EXERCISE GOAL: Within the entries below, find the portion that opens with the line containing "microscopy captured an" and closes with the line containing "histopathology image reveals". Retype that portion exactly and only.

━━━ PROVIDED RECORDS ━━━

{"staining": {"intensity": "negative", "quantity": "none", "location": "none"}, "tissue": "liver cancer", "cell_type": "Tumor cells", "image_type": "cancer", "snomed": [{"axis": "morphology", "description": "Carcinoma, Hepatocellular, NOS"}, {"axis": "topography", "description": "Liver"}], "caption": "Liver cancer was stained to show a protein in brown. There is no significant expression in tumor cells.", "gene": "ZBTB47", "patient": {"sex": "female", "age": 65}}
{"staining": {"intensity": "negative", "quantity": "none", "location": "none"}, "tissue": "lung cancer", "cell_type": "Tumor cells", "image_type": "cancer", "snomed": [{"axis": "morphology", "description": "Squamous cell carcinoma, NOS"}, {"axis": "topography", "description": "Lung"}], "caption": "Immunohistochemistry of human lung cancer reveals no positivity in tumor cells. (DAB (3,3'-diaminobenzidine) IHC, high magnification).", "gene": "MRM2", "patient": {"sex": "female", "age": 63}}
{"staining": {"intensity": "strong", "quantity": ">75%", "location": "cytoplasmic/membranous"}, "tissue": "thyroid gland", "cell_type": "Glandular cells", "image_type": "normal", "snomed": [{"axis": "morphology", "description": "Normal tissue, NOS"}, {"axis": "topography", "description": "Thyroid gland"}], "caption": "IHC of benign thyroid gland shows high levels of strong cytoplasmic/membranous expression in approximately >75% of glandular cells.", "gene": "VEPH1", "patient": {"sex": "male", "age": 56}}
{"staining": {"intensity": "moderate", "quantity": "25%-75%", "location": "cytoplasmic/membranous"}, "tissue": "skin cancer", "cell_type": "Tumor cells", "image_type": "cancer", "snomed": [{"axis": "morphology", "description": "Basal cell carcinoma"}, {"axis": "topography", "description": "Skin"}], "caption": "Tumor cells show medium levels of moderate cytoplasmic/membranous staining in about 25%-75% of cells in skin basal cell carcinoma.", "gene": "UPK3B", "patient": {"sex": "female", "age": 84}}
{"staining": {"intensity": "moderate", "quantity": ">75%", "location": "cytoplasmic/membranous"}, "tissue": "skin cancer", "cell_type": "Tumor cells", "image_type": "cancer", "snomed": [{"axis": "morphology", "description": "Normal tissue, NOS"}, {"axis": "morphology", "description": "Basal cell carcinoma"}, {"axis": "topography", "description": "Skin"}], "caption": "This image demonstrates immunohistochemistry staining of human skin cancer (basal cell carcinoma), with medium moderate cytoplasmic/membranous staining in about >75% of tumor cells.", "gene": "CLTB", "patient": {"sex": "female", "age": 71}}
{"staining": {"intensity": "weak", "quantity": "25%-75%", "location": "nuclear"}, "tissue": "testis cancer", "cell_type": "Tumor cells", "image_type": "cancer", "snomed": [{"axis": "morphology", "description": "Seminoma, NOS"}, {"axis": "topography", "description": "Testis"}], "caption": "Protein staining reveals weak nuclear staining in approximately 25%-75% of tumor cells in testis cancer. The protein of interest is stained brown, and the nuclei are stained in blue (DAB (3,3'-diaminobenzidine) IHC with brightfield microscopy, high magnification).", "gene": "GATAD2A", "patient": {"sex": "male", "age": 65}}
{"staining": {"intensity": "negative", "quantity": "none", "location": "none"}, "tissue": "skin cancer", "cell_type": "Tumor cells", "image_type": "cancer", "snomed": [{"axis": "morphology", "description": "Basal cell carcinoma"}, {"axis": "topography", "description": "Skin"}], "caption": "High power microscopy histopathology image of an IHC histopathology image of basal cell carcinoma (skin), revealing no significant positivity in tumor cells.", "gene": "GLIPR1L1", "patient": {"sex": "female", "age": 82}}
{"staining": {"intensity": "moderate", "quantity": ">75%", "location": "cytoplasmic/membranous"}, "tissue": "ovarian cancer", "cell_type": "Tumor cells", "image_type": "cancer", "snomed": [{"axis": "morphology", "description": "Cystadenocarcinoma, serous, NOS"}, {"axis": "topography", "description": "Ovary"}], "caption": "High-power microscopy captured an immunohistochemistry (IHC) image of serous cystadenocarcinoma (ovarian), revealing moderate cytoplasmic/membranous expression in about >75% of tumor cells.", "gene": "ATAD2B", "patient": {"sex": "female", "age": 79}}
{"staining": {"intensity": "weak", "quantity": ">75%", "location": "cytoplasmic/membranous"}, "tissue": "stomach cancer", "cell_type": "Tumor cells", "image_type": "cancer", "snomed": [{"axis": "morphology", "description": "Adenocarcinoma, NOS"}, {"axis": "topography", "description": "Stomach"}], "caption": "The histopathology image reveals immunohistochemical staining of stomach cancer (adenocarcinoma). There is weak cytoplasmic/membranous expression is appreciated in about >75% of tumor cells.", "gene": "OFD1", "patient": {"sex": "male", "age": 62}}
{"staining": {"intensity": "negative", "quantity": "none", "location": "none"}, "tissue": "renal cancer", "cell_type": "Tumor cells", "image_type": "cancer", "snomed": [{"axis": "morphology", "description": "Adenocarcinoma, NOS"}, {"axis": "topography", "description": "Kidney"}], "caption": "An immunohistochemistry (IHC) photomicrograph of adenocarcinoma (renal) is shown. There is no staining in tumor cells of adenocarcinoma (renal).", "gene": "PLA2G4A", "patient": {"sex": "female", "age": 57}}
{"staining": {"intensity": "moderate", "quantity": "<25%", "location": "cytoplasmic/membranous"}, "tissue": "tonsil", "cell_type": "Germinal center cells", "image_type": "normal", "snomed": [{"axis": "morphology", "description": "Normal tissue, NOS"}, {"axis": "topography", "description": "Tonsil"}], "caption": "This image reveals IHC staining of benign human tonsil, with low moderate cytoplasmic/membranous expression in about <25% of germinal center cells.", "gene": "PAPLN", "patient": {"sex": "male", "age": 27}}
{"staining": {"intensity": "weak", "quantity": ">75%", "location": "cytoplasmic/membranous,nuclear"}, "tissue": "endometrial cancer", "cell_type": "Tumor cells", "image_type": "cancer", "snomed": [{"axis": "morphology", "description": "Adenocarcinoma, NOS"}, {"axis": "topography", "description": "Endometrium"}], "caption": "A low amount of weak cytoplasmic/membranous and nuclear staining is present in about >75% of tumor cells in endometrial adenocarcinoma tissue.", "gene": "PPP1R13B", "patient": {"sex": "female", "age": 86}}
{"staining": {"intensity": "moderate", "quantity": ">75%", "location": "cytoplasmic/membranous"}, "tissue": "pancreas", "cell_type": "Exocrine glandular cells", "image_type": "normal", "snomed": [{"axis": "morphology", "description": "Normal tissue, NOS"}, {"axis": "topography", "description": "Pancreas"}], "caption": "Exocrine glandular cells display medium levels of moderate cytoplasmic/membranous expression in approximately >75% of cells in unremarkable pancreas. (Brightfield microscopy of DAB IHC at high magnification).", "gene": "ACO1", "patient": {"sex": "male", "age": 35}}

━━━

RESPONSE:
{"staining": {"intensity": "moderate", "quantity": ">75%", "location": "cytoplasmic/membranous"}, "tissue": "ovarian cancer", "cell_type": "Tumor cells", "image_type": "cancer", "snomed": [{"axis": "morphology", "description": "Cystadenocarcinoma, serous, NOS"}, {"axis": "topography", "description": "Ovary"}], "caption": "High-power microscopy captured an immunohistochemistry (IHC) image of serous cystadenocarcinoma (ovarian), revealing moderate cytoplasmic/membranous expression in about >75% of tumor cells.", "gene": "ATAD2B", "patient": {"sex": "female", "age": 79}}
{"staining": {"intensity": "weak", "quantity": ">75%", "location": "cytoplasmic/membranous"}, "tissue": "stomach cancer", "cell_type": "Tumor cells", "image_type": "cancer", "snomed": [{"axis": "morphology", "description": "Adenocarcinoma, NOS"}, {"axis": "topography", "description": "Stomach"}], "caption": "The histopathology image reveals immunohistochemical staining of stomach cancer (adenocarcinoma). There is weak cytoplasmic/membranous expression is appreciated in about >75% of tumor cells.", "gene": "OFD1", "patient": {"sex": "male", "age": 62}}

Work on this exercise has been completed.